The idea of ‘systematic fouling’ in basketball is not new. Every team has tried to stop the clock with a foul. In the 1960s and 1970s, when FIBA Basketball did not, yet, have a bonus rule, every ‘common foul’ (not on the shooter) was rewarded only with the right to in-bound the ball. The USSR figured this out. They had 12 men and that’s 60 fouls. If they had 55 called, they would have seven men fouled out and five on the court with five each. And no refs ever called 55 fouls. So they beat up on teams.
Then, several NCAA coaches — some in the Hall of Fame — were as shrewd as the USSR coaches. They asked this question: “How many fouls will refs call in a game?” They probably said, “Thirty, tops.” They then reasoned this way, in my opinion: “Let’s not commit just 30 fouls and have them all called. Let’s commit 300 fouls and protest every call at 120 Decibels.” So, their teams, basically, played NFL Football on the hardwood and the referees, intimidated by the force of their personalities, called those 30 fouls but left another 270 go uncalled.
But, about 20 years ago, coach Don Nelson devised an entire strategy to use ‘systematic fouling’: “Hack-a-Shaq.” Meaning foul Shaquille O’Neal, who was a terrible free throw shooter (like about 6000 misses in his career). FIBA coaches call this ‘foul for profit.’ The idea: Spend a foul because we’ll be rewarded when Shaq misses the free throw. No, the strategy was not always successful but it took hold and the NBA now has a lot of poor FT shooters and lots of ‘intentional’ fouls.

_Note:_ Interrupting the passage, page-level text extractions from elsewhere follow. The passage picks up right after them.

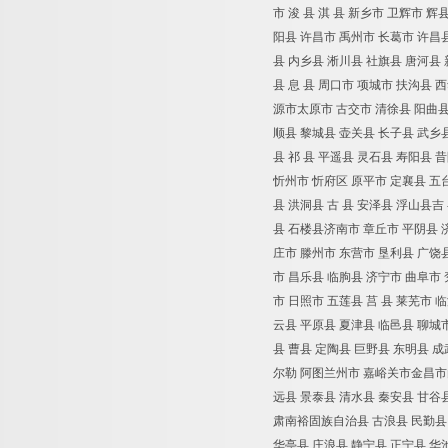
市
浚
县
淇
县
新乡市
卫辉市
辉
阳县
许昌市
禹州市
长葛市
许昌
县
内乡县
淅川县
社旗县
唐河县
县
息
县
周口市
项城市
扶沟县
西
源市太原市
古交市
清徐县
阳曲
顺县
黎城县
壶关县
长子县
武乡
县
祁
县
平遥县
灵石县
寿阳县
昔
忻州市
忻府区
原平市
定襄县
五
县
洪洞县
古
县
安泽县
浮山县吉
县
石楼县济南市
章丘市
平阴县
庄市
滕州市
东营市
垦利县
广饶
市
昌乐县
临朐县
济宁市
曲阜市
市
日照市
五莲县
莒
县
莱芜市
临
云县
平原县
夏津县
临邑县
聊城
县
曹县
定陶县
巨野县
东明县
成
尔勒
阿图
兰州市
嘉峪关市金昌市
远县
景泰县
清水县
秦安县
甘谷
肃南裕固族自治县
古浪县
民勤县
华亭县
庄浪县
静宁县
正宁县
华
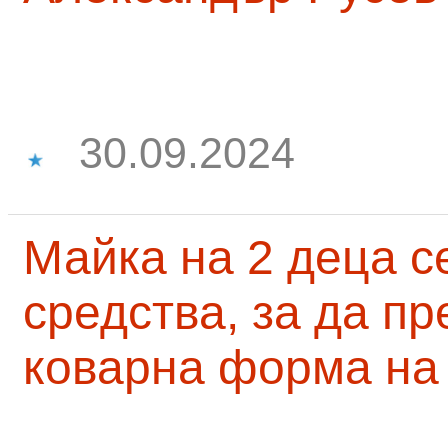
30.09.2024
Майка на 2 деца с
средства, за да п
коварна форма на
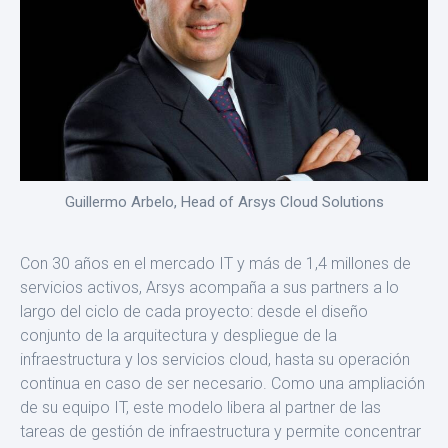
Guillermo Arbelo, Head of Arsys Cloud Solutions
Con 30 años en el mercado IT y más de 1,4 millones de
servicios activos, Arsys acompaña a sus partners a lo
largo del ciclo de cada proyecto: desde el diseño
conjunto de la arquitectura y despliegue de la
infraestructura y los servicios cloud, hasta su operación
conti­nua en caso de ser necesario. Como una ampliación
de su equipo IT, este modelo libera al partner de las
tareas de gestión de infraestruc­tura y permite concentrar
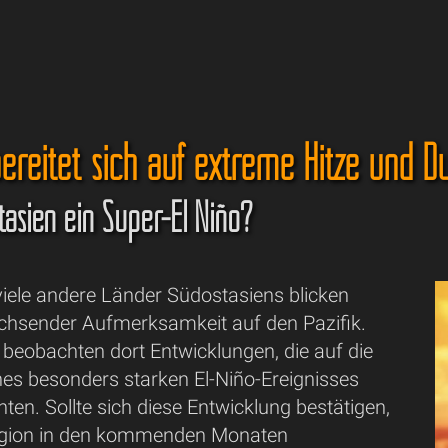
ereitet sich auf extreme Hitze und D
tasien ein Super-El Niño?
viele andere Länder Südostasiens blicken
achsender Aufmerksamkeit auf den Pazifik.
beobachten dort Entwicklungen, die auf die
nes besonders starken El-Niño-Ereignisses
ten. Sollte sich diese Entwicklung bestätigen,
egion in den kommenden Monaten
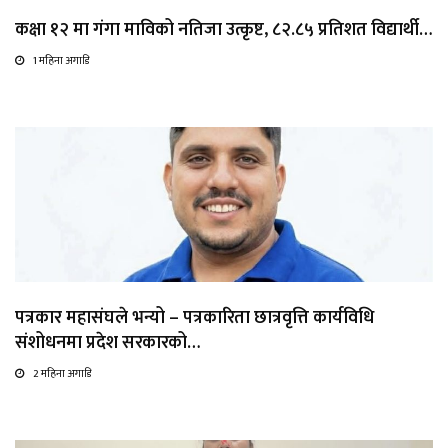
कक्षा १२ मा गंगा माविको नतिजा उत्कृष्ट, ८२.८५ प्रतिशत विद्यार्थी…
1 महिना अगाडि
पत्रकार महासंघले भन्यो – पत्रकारिता छात्रवृत्ति कार्यविधि
संशोधनमा प्रदेश सरकारको…
2 महिना अगाडि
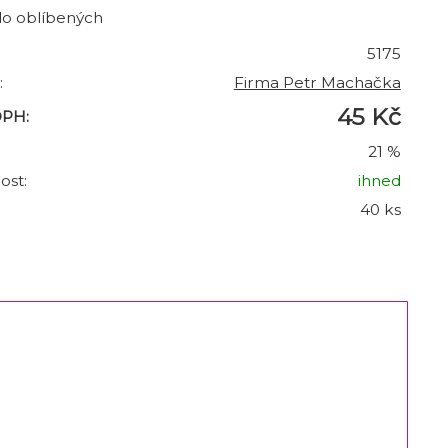
do oblíbených
5175
:
Firma Petr Machačka
45 Kč
DPH:
21 %
ost:
ihned
40 ks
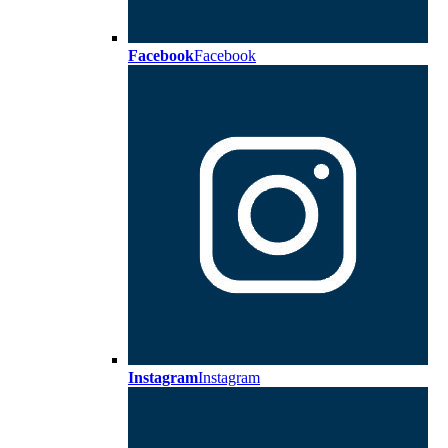
Facebook
Facebook
Instagram
Instagram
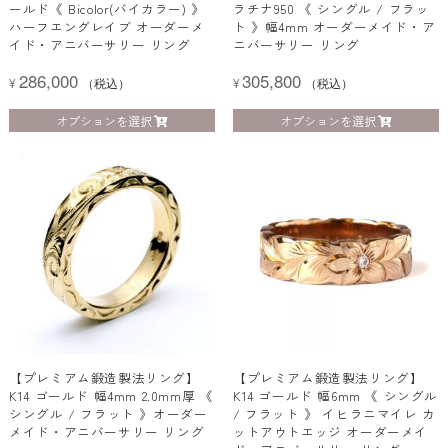
ールド《 Bicolor(バイカラー) 》
ラチナ950 《 シングル / フラッ
ハーフエングレイブ オーダーメ
ト 》幅4mm オーダーメイド・ア
イド・アニバーサリー リング
ニバーサリー リング
286,000
305,800
¥
（税込）
¥
（税込）
オプションを選択
オプションを選択
【プレミアム鍛造製法リング】
【プレミアム鍛造製法リング】
K14 ゴールド 幅4mm 2.0mm厚 《
K14 ゴールド 幅6mm 《 シングル
シングル / フラット 》オーダー
/ フラット 》 イヒラニマイレ カ
メイド・アニバーサリー リング
ットアウトエッジ オーダーメイ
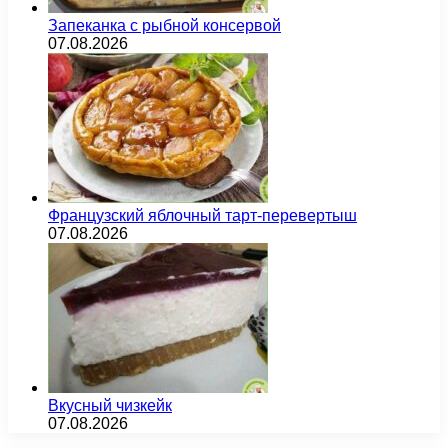
Запеканка с рыбной консервой
07.08.2026
Французский яблочный тарт-перевертыш
07.08.2026
Вкусный чизкейк
07.08.2026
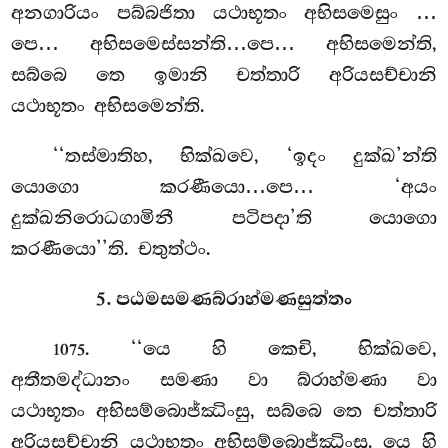
අනගාරියං පබ්බජිතා යථාභූතං අභිසමෙසුං
…
පෙ… අභිසමෙස්සන්ති…පෙ… අභිසමෙන්ති,
සබ්බෙ තෙ ඉමානි චත්තාරි අරියසච්චානි
යථාභූතං අභිසමෙන්ති.
‘‘තස්මාතිහ, භික්ඛවෙ, ‘ඉදං දුක්ඛ’න්ති
යොගො කරණීයො…පෙ… ‘අයං
දුක්ඛනිරොධගාමිනී පටිපදා’ති යොගො
කරණීයො’’ති. චතුත්ථං.
5. පඨමසමණබ්රාහ්මණසුත්තං
. ‘‘යෙ හි කෙචි, භික්ඛවෙ,
1075
අතීතමද්ධානං සමණා වා බ්රාහ්මණා වා
යථාභූතං අභිසම්බොජ්ඣිංසු, සබ්බෙ තෙ චත්තාරි
අරියසච්චානි යථාභූතං අභිසම්බොජ්ඣිංසු. යෙ හි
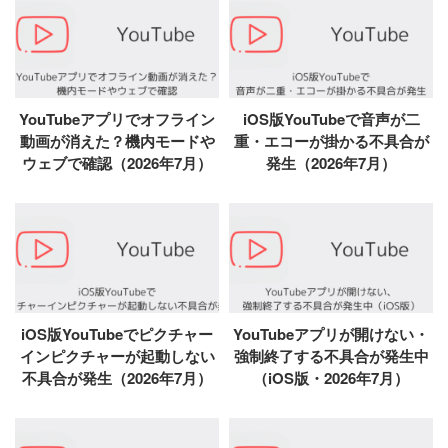
YouTubeアプリでオフライン
iOS版YouTubeで音声が二
動画が消えた？機内モードや
重・エコーが掛かる不具合が
ウェブで確認（2026年7月）
発生（2026年7月）
iOS版YouTubeでピクチャー
YouTubeアプリが開けない・
インピクチャーが起動しない
強制終了する不具合が発生中
不具合が発生（2026年7月）
（iOS版・2026年7月）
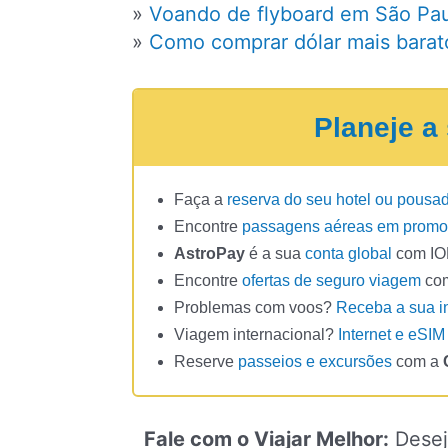
»
Voando de flyboard em São Pa
»
Como comprar dólar mais barat
Planeje a
Faça a
reserva do seu hotel ou pousa
Encontre
passagens aéreas em prom
AstroPay
é a sua
conta global
com IOF
Encontre
ofertas de seguro viagem
co
Problemas com voos?
Receba a sua i
Viagem internacional?
Internet e eSIM
Reserve
passeios e excursões
com a
Fale com o Viajar Melhor:
Desej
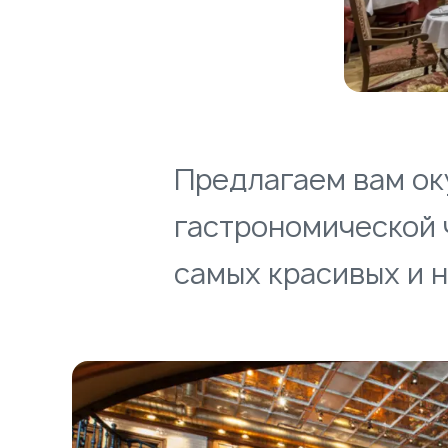
Предлагаем вам ок
гастрономической 
самых красивых и 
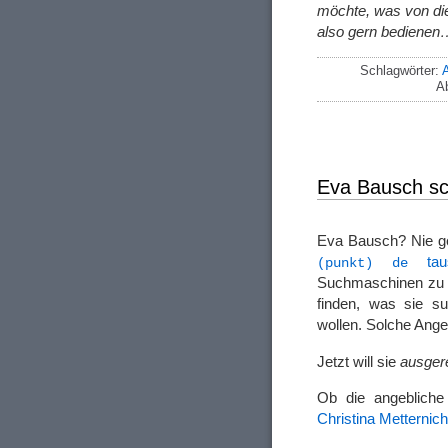
möchte, was von d
also gern bedienen
Schlagwörter:
A
A
Eva Bausch sc
Eva Bausch? Nie g
tau
(punkt) de
Suchmaschinen zu m
finden, was sie s
wollen. Solche Ange
Jetzt will sie
ausger
Ob die angebliche
Christina Metternich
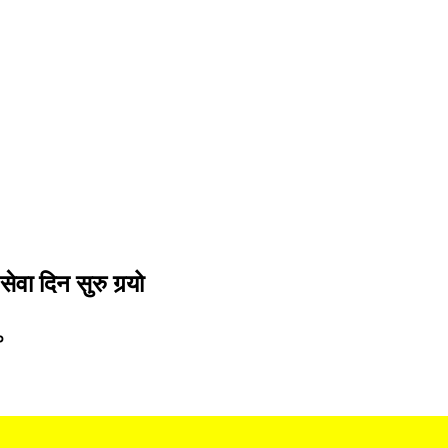
ा दिन सुरु गर्‍यो
०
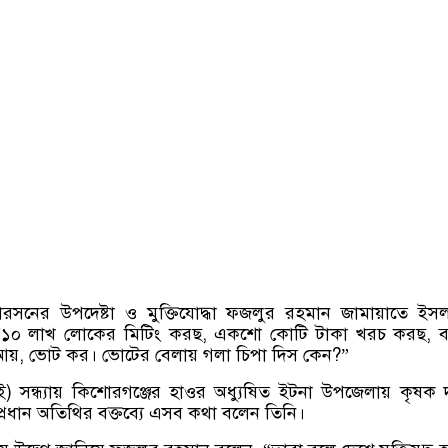
রসনের উপদেষ্টা ও মুক্তিযোদ্ধা ফজলুর রহমান জামায়াতে ইস
, “১০ লাখ লোকের মিটিং করছ, একশো কোটি টাকা খরচ করছ, ব
আয়, ভোট কর। ভোটের বেলায় গলা চিপা দিস কেন?”
ই) সন্ধ্যায় কিশোরগঞ্জের হাওর অধ্যুষিত ইটনা উপজেলায় কৃষক
নে প্রধান অতিথির বক্তব্যে এসব কথা বলেন তিনি।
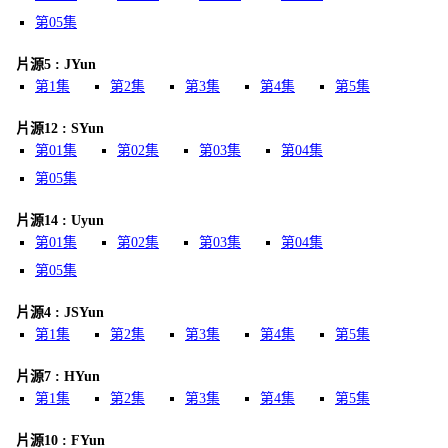
第05集
片源5 : JYun
第1集
第2集
第3集
第4集
第5集
片源12 : SYun
第01集
第02集
第03集
第04集
第05集
片源14 : Uyun
第01集
第02集
第03集
第04集
第05集
片源4 : JSYun
第1集
第2集
第3集
第4集
第5集
片源7 : HYun
第1集
第2集
第3集
第4集
第5集
片源10 : FYun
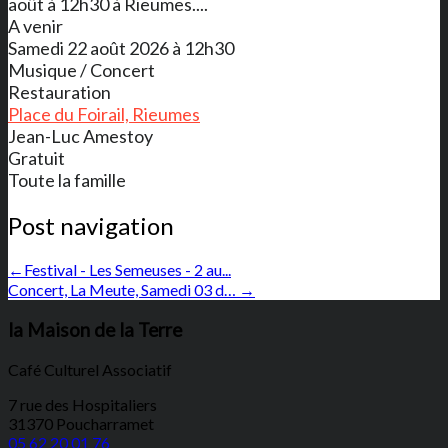
août à 12h30 à Rieumes....
A venir
Samedi 22 août 2026 à 12h30
Musique / Concert
Restauration
Place du Foirail, Rieumes
Jean-Luc Amestoy
Gratuit
Toute la famille
Post navigation
←
Festival - Les Semeuses - 2 au...
Concert, La Meute, Samedi 03 d…
→
la Maison de la Terre
Café Culturel Associatif
7 rue des Hospitaliers
31370 Poucharramet
05 62 20 01 76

What to do? NBA greats like Larry Bird have said, “Do nothing. Those players should learn to make free throws.” For now, NBA Commissioner Adam Silver has taken this line. They may be right. Of course, everyone is concerned about how the game has deteriorated into a fouling contest and a free throw shooting contest. That’s not basketball. My idea? Apply the ‘intentional foul’ rule if the foul is flagrant. If the defense is clever in making a ‘tactical’ foul? That’s just two free throws and those stone-handed NBA players had better learn to make them.